Cette voie dépassée marque un jalon qu’il faut intelligemment dépasser, d’autant plus que d’autres communautés Berbères ont dangereusement emprunté le même chemin.
Le moteur idéologique est en panne et il est nécessaire de repenser la pensée doctrinale kabyle.
C’est dans cette optique que Tamazgha donne la parole à Gérard Lamari qui évoquera notamment les points suivants :
- "Resituer le passé récent (1980/2001)", "Quel est le chemin parcouru ?", "Le bilan et le pourquoi des désillusions ?", "La Kabylie doit désormais impérativement s’affirmer en tant que Nation", …

L’objet de la rencontre est axé sur les échanges : un public averti et impliqué est souhaité.





Regards sur la Kabylie


Conférence-débat
Avec

Gérard Lamari

Samedi 7 novembre 2015 à 14h30 à Paris.

Inscription obligatoire

Pour assister à cette conférence-débat, il est nécessaire de s’inscrire.

-  Par téléphone ou SMS : 06.52.10.15.63.

-  Par E-mail : tamazgha.paris gmail.com

Prière de préciser vos nom, prénoms et coordonnées (N° de tel et/ou E-mail)

L’adresse exacte de la rencontre sera communiquée le moment voulu aux personnes inscrites.




Gérard Lamari fait partie de la première promotion accueillie à l’Université de Tizi-Ouzou, en 1978, et qui a eu la lourde tâche de la libérer du contrôle total des autorités algériennes.

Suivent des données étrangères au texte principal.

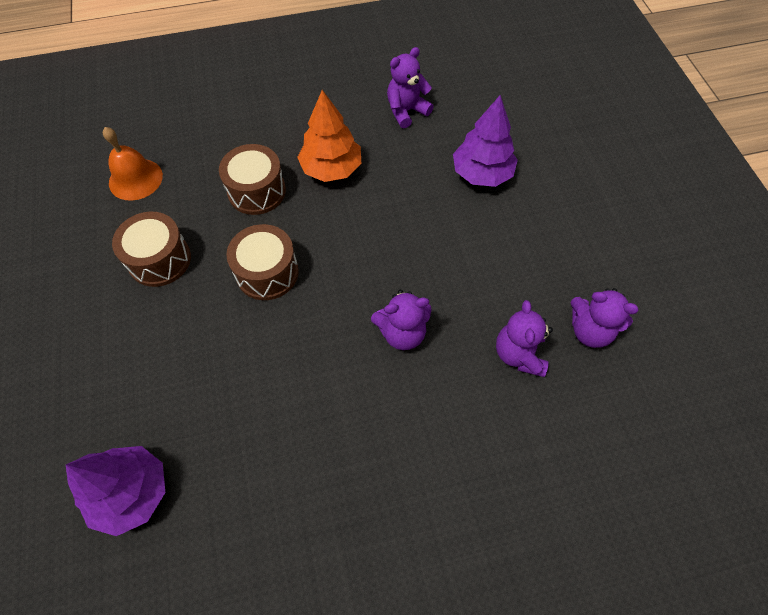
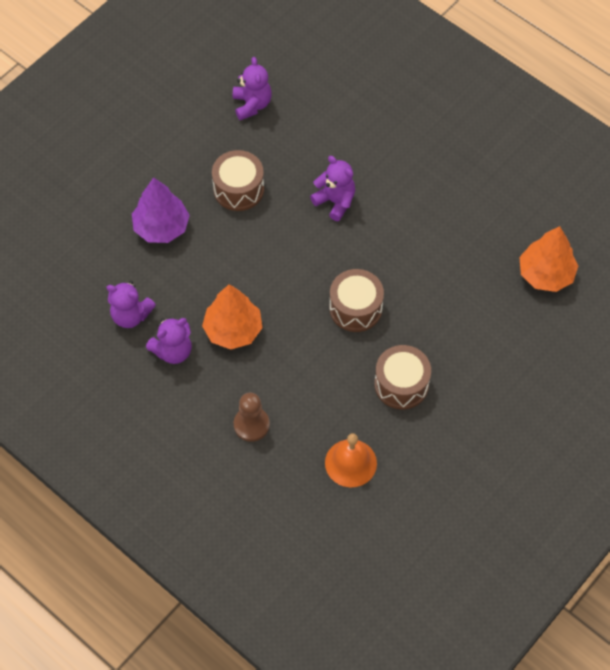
camera: 125 degrees left, 0 degrees up
purple tree [66,446,165,536] -> orange tree [519,226,578,292]
brown drum [219,144,286,215] -> brown drum moved to [212,150,264,211]
purple teddy bear [496,300,553,377] -> purple teddy bear moved to [146,317,192,364]
none -> brown pawn [234,392,270,442]

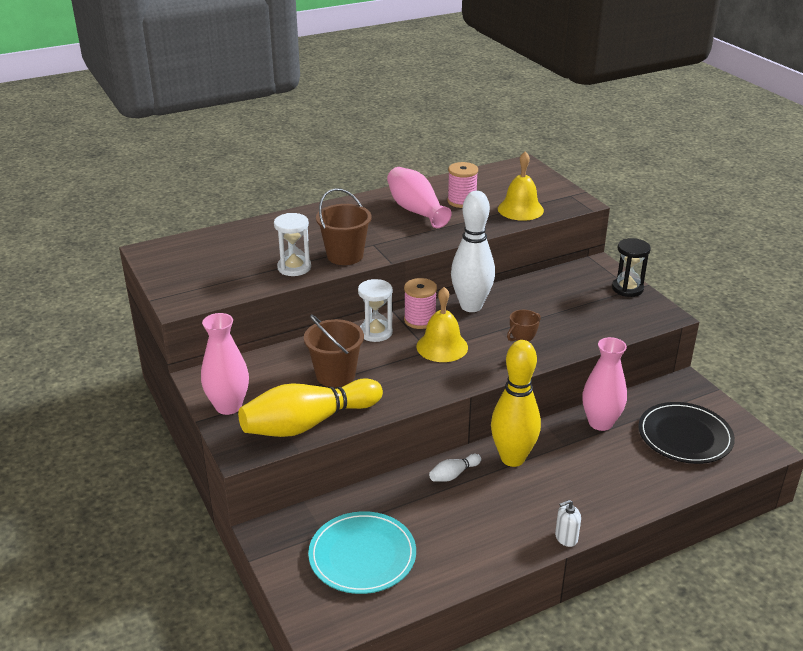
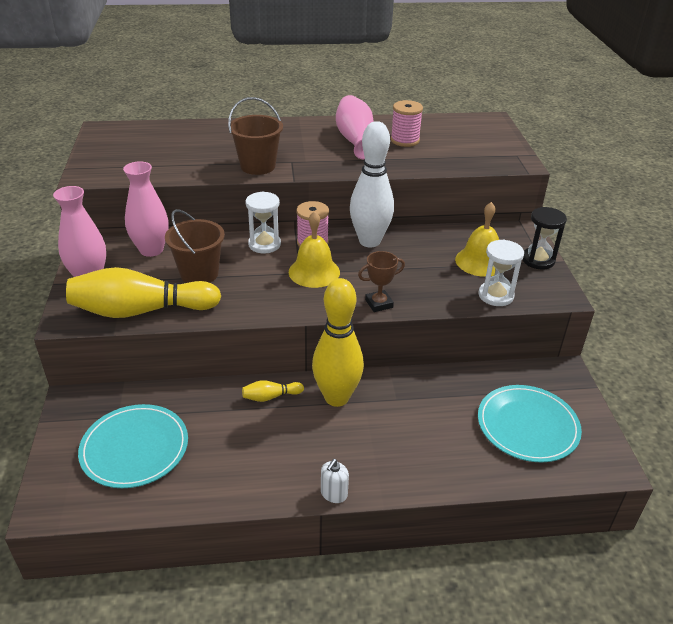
camera: 20 degrees right, 5 degrees up
white hourglass [274,213,311,276] -> white hourglass moved to [478,239,524,306]
white bowling pin [429,454,481,482] -> yellow bowling pin [242,380,304,402]
yellow bell [498,151,544,221] -> yellow bell moved to [455,202,499,277]
white soap dispenser [555,500,581,547] -> white soap dispenser turned 60 degrees counterclockwise [321,459,349,503]
pink vase [582,337,627,431] -> pink vase moved to [123,161,169,257]
black plate [638,402,735,464] -> turquoise plate [478,385,582,462]

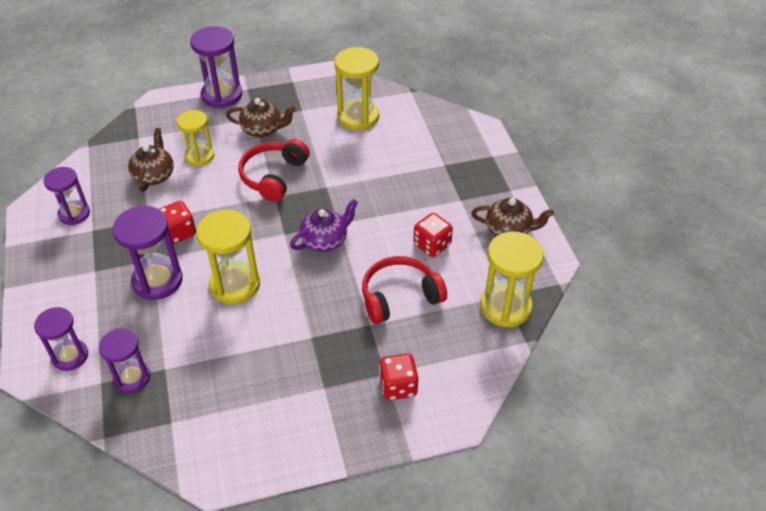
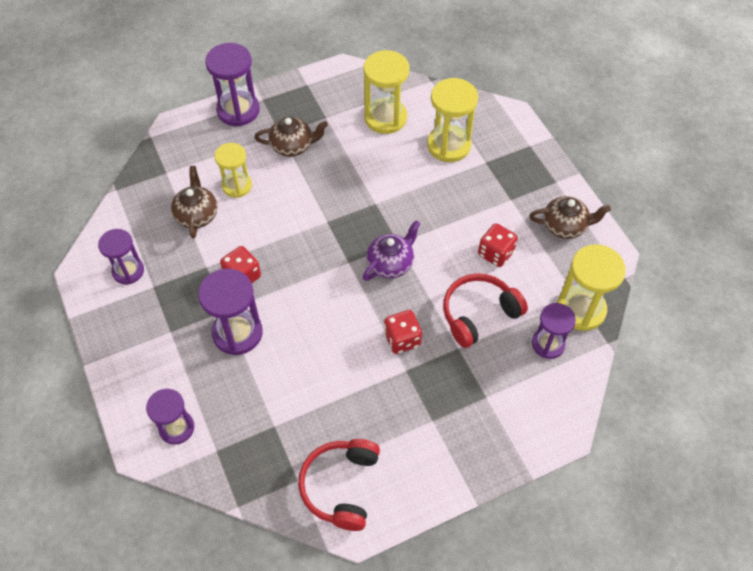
camera: 10 degrees left, 10 degrees up
purple hourglass [99,328,150,393] -> purple hourglass moved to [532,303,576,359]
yellow hourglass [196,210,260,304] -> yellow hourglass moved to [427,78,478,162]
red headphones [238,139,309,202] -> red headphones moved to [298,439,380,531]
red dice [379,354,418,400] -> red dice moved to [384,310,422,354]

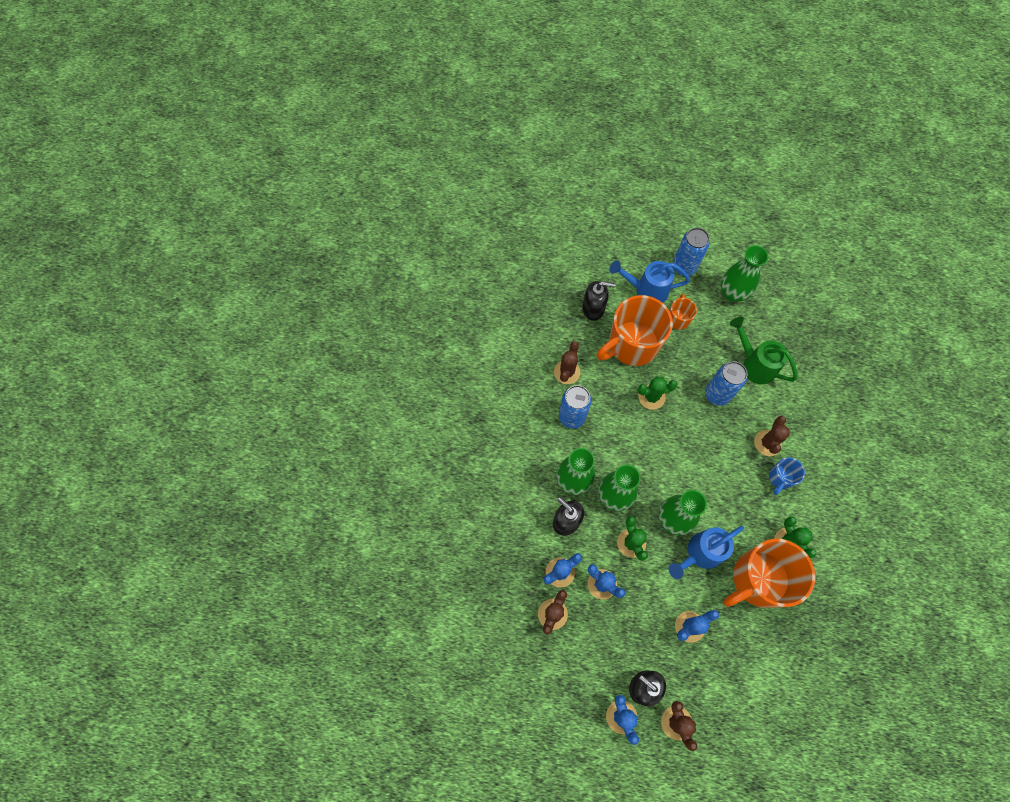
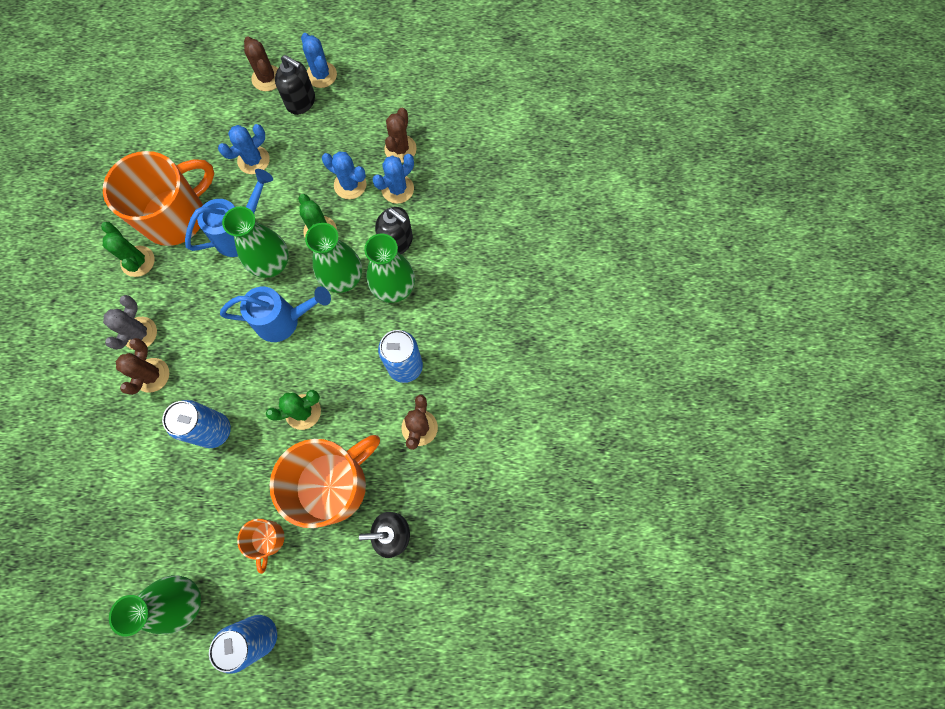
camera: 170 degrees right, 5 degrees up
blue watering can [609,260,690,303] -> blue watering can moved to [220,286,331,342]
green watering can [730,317,797,384] -> none
blue mug [769,457,805,495] -> grey cactus [103,295,157,350]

Il accomplit son devoir puisqu’il fut un des éléments de ce groupe d’étudiants qui ont réussi d’abord à "chasser" l’UNJA de l’Université de Tizi-Ouzou pour se doter de Comités autonomes, avant de rentrer en conflit ouvert avec le pouvoir d’Alger. Ce conflit a fini par faire descendre dans les rues de Kabylie des centaines de milliers de personnes pour défier le pouvoir algérien et crier leur ras-le-bol d’un système qui les nie : ce fut le Printemps berbère d’avril 1980. Gérard fut l’un des principaux animateurs de ces évènements et c’est ainsi qu’il s’est retrouvé parmi les 24 détenus d’avril 1980.
Si Gérard a eu à jouer un rôle important dans le Printemps 1980 à Tizi-Ouzou, il a également contribué efficacement à l’organisation du Printemps 1981 dans la Vallée de la Soummam ce qui l’a conduit, là aussi, dans les prisons algériennes.
Il a quitté la Kabylie en 1990 pour s’installer en France où il enseigne les mathématiques, mais il est toujours resté à l’écoute de ce qui se passe en Kabylie.

P.-S.

La photo du logo est une place à l’entrée du village Luṭa (Chmini).